Gosto não se discute?

No início da semana passada, prometi este post ao meu comparsa Roberto Soares Neves, o Snows, com quem costumo praticar amadoramente o grande esporte da opinião temerária. Ele vinha defendendo que a idolatria de certos grupos por artistas como Chico Buarque de Hollanda e Bob Dylan se devia unicamente (se entendi bem) a um complô destinado a aumentar as suas vendas. O tema central desse post, contudo, é outro, que pode ser resumido na questão: gosto se discute?

Isso porque um dos meus mais recorrentes argumentos, quando o Roberto afirmava que o Dylan, embora não fosse ruim, não era genial, era dizer que isso se devia antes de mais nada ao fato de que o Roberto não tinha as ferramentas necessárias para entender o que havia de legal a respeito daquele judeu fanho, e portanto não podia realmente gostar do som dele.

Mas atenção: não estou tentando dizer que todo o mundo que entende o som do Dylan necessariamente gosta: alguém pode entender e achar uma grande porcaria, e ter boas razões para isso. O ponto é só que, quando o Roberto diz que as canções de quatro acordes do Dylan nunca vão ser tão marcantes quanto o riff de Smoke on the Water, o que ele está fazendo é avaliar o som do Dylan segundo parâmetros com os quais não faz o menor sentido avaliá-lo, e isso demonstra muito mais o despreparo do avaliador do que qualquer coisa a respeito da qualidade da obra.

Não se trata, portanto, de um absolutismo de gosto, mas justamente um relativismo: não estou dizendo que Dylan é necessariamente melhor do que outras coisas, mas sim que só se pode gostar de alguma coisa segundo certos critérios que precisam, de certo modo, ser aprendidos. O legal a respeito disso (e o que me levou a ter vontade de escrever esse post) é que esse relativismo não significa uma inexistência total de critérios: ele depende desses critérios contextuais.

É que a ideia de que “gosto não se discute” sempre me incomodou. Para mim a única explicação para as mudanças de gosto pelas quais passamos durante a vida é que existem padrões de gosto que desenvolvemos durante ela. Eu quero crer que, se o tempo me levou a deixar de gostar disso para gostar disso, disso e disso, isso não é um mero acaso.
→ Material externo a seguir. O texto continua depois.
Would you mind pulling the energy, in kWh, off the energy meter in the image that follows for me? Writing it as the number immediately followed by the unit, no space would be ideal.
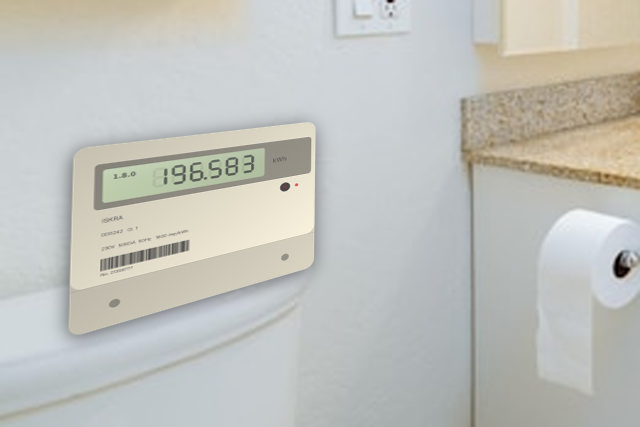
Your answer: 196.583kWh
Se essas mudanças fossem flutuações aleatórias, nada nos impediria de acordar um belo dia gostando muito de Limp Bizkit. Viveríamos com medo.
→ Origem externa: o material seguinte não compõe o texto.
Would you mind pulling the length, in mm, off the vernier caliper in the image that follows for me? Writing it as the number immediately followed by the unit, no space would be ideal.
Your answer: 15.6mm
Mas aí alguém pode me acusar, como fez o Robertinho, de estar sendo sim um absolutista ao dizer que a evolução do gosto necessariamente levará para uma determinada direção (i.e. começando nos sucessos da Atlântida e em direção ao Festival de Montreux e, é claro, ao Bob Dylan). Mas não é isso que estou dizendo: embora hajam direções mais ou menos comuns, os gostos podem se desenvolver para diferentes lados. Um exemplo são músicos profissionais que, a partir de um certo ponto, começam a admirar uma música pop bem feita (ou bem produzida, montada), que provavelmente seria considerada por eles próprios, em tempos passados, uma bosta de música.

Para mim o que parece acontecer é mais ou menos o seguinte: é como se tivéssemos papilas gustativas com as quais apreciamos qualquer tipo de arte e, para desenvolvê-las, precisamos nos expor gradualmente a certos tipos de expressão, precisamos de contexto, de uma predisposição a certas atitudes, etc. É por isso que para a maioria da população do Brasil 99% do que eu escuto poderia ser classificado como “barulheira” ou “música deprê”, e que toda uma geração começou a gostar de MPB quando escutou o Bloco do Eu Sozinho. Precisamos trilhar certos caminhos para aprender a gostar das coisas e, embora isso não nos faça superiores, às vezes pode valer a pena: é sempre bom ter em mente que podemos estar perdendo alguma coisa.

3 thoughts on “Gosto não se discute?

  1. “Se essas mudanças fossem flutuações aleatórias, nada nos impediria de acordar um belo dia gostando muito de Limp Bizkit. Viveríamos com medo.”

    Épico.

  2. Gosto aparentemente não se discute, impõe-se com um aparelho de som gigantesco posicionado no porta-malas do carro. Eu, por exemplo, nunca passei por alguém ouvindo Chopin no volume “decolagem de avião”.